Avec les collègues, on sentait une immense lassitude. Ils ne sont pas sans espoir mais très affectés psychologiquement. Depuis la fin du cessez-le-feu, le stress est constant. Ils viennent travailler en laissant leurs enfants derrière eux, dans un contexte ultra précaire, et restent pourtant incroyablement engagés.
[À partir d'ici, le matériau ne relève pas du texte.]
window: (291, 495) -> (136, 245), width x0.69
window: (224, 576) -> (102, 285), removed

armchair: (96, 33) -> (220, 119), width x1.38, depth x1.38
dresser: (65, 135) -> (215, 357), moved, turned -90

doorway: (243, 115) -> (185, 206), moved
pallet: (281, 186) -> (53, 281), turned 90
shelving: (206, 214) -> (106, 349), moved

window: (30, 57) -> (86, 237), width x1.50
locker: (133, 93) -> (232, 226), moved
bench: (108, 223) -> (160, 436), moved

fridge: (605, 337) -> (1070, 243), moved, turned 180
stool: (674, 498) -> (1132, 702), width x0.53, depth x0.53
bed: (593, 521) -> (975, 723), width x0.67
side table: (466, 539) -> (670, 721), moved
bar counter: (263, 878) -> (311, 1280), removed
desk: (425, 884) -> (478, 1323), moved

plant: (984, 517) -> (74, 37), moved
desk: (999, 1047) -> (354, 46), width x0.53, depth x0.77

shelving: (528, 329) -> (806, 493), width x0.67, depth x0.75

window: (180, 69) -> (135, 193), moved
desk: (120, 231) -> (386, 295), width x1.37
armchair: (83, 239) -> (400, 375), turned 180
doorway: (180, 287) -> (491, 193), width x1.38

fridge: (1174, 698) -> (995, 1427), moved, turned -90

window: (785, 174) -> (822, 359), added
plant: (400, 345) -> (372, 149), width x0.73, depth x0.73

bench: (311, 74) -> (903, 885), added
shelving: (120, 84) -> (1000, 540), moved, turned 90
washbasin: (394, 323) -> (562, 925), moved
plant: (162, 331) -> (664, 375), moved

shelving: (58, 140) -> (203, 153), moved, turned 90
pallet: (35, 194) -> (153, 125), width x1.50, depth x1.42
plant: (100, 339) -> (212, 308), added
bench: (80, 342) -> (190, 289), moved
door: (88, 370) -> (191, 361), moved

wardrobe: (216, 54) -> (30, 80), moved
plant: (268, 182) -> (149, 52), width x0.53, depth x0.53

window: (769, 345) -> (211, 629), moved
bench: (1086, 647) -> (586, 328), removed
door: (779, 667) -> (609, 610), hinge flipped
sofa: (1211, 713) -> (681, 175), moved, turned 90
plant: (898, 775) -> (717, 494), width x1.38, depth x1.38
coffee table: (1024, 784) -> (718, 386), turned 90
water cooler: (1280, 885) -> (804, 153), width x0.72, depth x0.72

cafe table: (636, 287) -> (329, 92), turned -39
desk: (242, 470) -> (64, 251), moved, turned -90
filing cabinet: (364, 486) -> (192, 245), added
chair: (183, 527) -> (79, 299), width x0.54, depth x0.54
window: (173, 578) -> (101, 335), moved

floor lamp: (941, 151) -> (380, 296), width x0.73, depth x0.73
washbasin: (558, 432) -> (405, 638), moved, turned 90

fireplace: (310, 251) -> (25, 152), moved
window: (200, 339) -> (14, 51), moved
Avec les bénéficiaires, j’ai eu moins de contacts directs à cause des contraintes de sécurité. Mais ce que j’ai pu constater, c’est une profonde reconnaissance envers HI. Dans certaines zones, notre approche mobile est la seule manière d’accéder à un service de réadaptation. Il n’y a plus de structures de soins ambulatoires, seulement quelques centres hospitaliers avec des critères d’admission très stricts. Les cas chroniques sont souvent laissés de côté.

C’était votre première mission à Gaza. Qu’en retirez-vous ?

Je suis bouleversée. Ce que je ne comprends pas, c’est comment on laisse faire. Cela fait plus d’un an et demi que la situation empire, et pourtant rien ne semble enrayer cette guerre. Ce qui me marque le plus, c’est la résilience incroyable des gens, mais aussi ce sentiment d’abandon qu’on ressent parfois.

Nos collègues palestiniens ont vécu l’indicible : des déplacements forcés, des pertes familiales immenses, des traumatismes à répétition. Et malgré tout, ils continuent. Ils pensent aux autres, à ceux qui ont encore besoin d’aide. C’est à la fois une force et une douleur immense.

Et aujourd’hui, est-ce que HI peut encore intervenir efficacement ?

On fait tout notre possible, mais on est à la limite. Nos stocks d’aides techniques sont quasiment vides, l’accès aux zones est de plus en plus réduit, et les risques pour les équipes comme pour les bénéficiaires deviennent difficilement gérables. Si on perd complètement la capacité d’opérer, Il n'y aura plus de service en centre et mobile, restera des services uniquement dans les quelques hôpitaux en capacité de fonctionner. C’est à dire presque plus rien.

Et les conséquences seront graves. Des gens développeront des handicaps irréversibles, des complications médicales sérieuses, voire vitales. Sans réadaptation, certains amputés ne pourront jamais être appareillés. D’autres souffriront d’escarres infectées, de pertes fonctionnelles majeures… Et dans un contexte où les besoins de base — nourriture, abri, eau — ne sont même pas couverts, cela les rendra encore plus vulnérables. C’est une spirale sans fin.